■ Work instructions ■
Could you repeat exactly the lines from the one containing "4. FOOD AND NUTRITION SECURITY: 2.25 -> 2.31" through the last line of the records, with no pictures?

■ Information ■
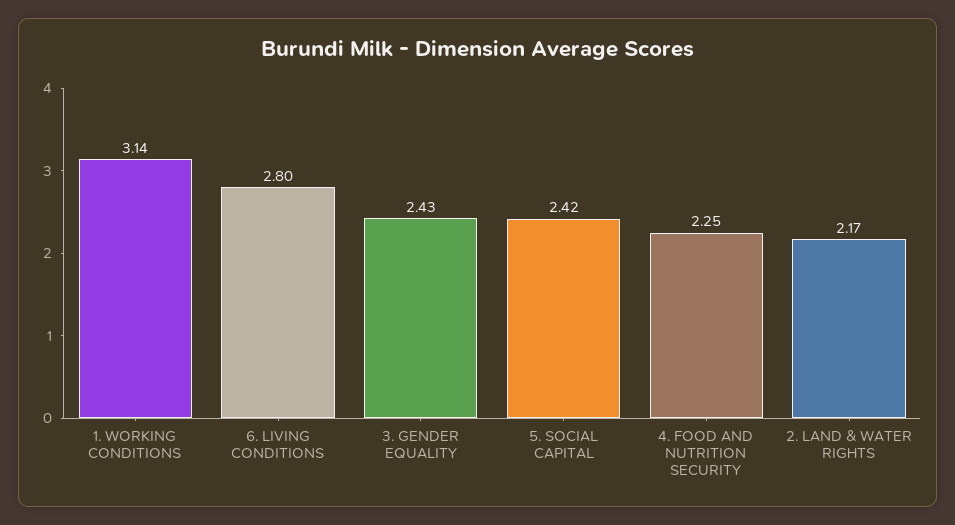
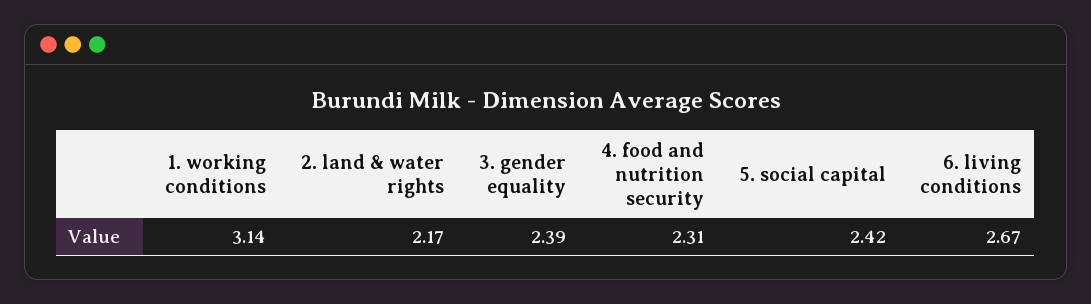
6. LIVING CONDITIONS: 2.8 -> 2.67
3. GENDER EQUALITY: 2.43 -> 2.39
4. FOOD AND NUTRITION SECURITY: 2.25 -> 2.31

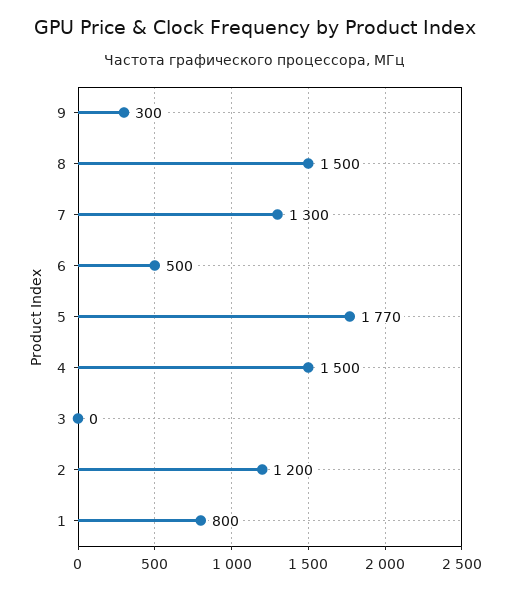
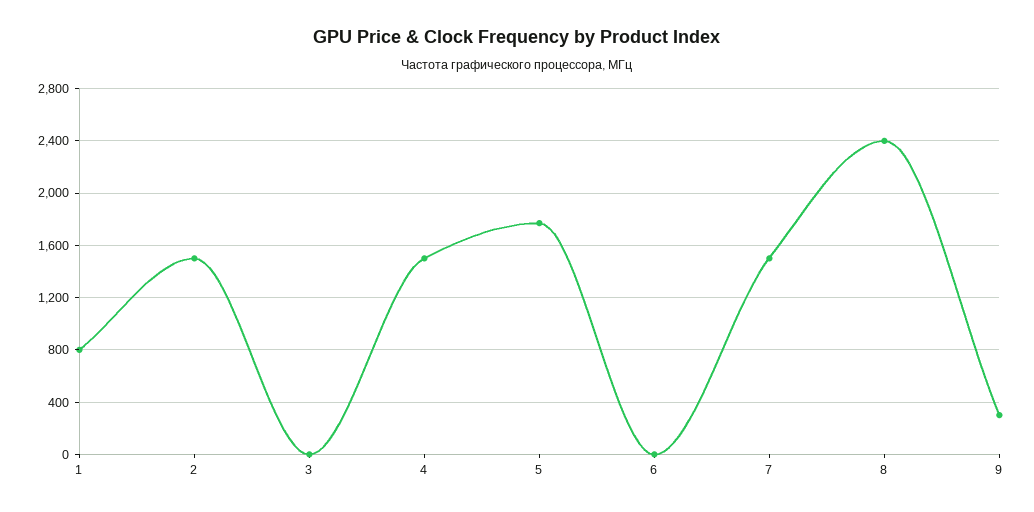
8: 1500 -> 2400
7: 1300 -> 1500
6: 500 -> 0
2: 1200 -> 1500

■ Answer box ■
4. FOOD AND NUTRITION SECURITY: 2.25 -> 2.31

8: 1500 -> 2400
7: 1300 -> 1500
6: 500 -> 0
2: 1200 -> 1500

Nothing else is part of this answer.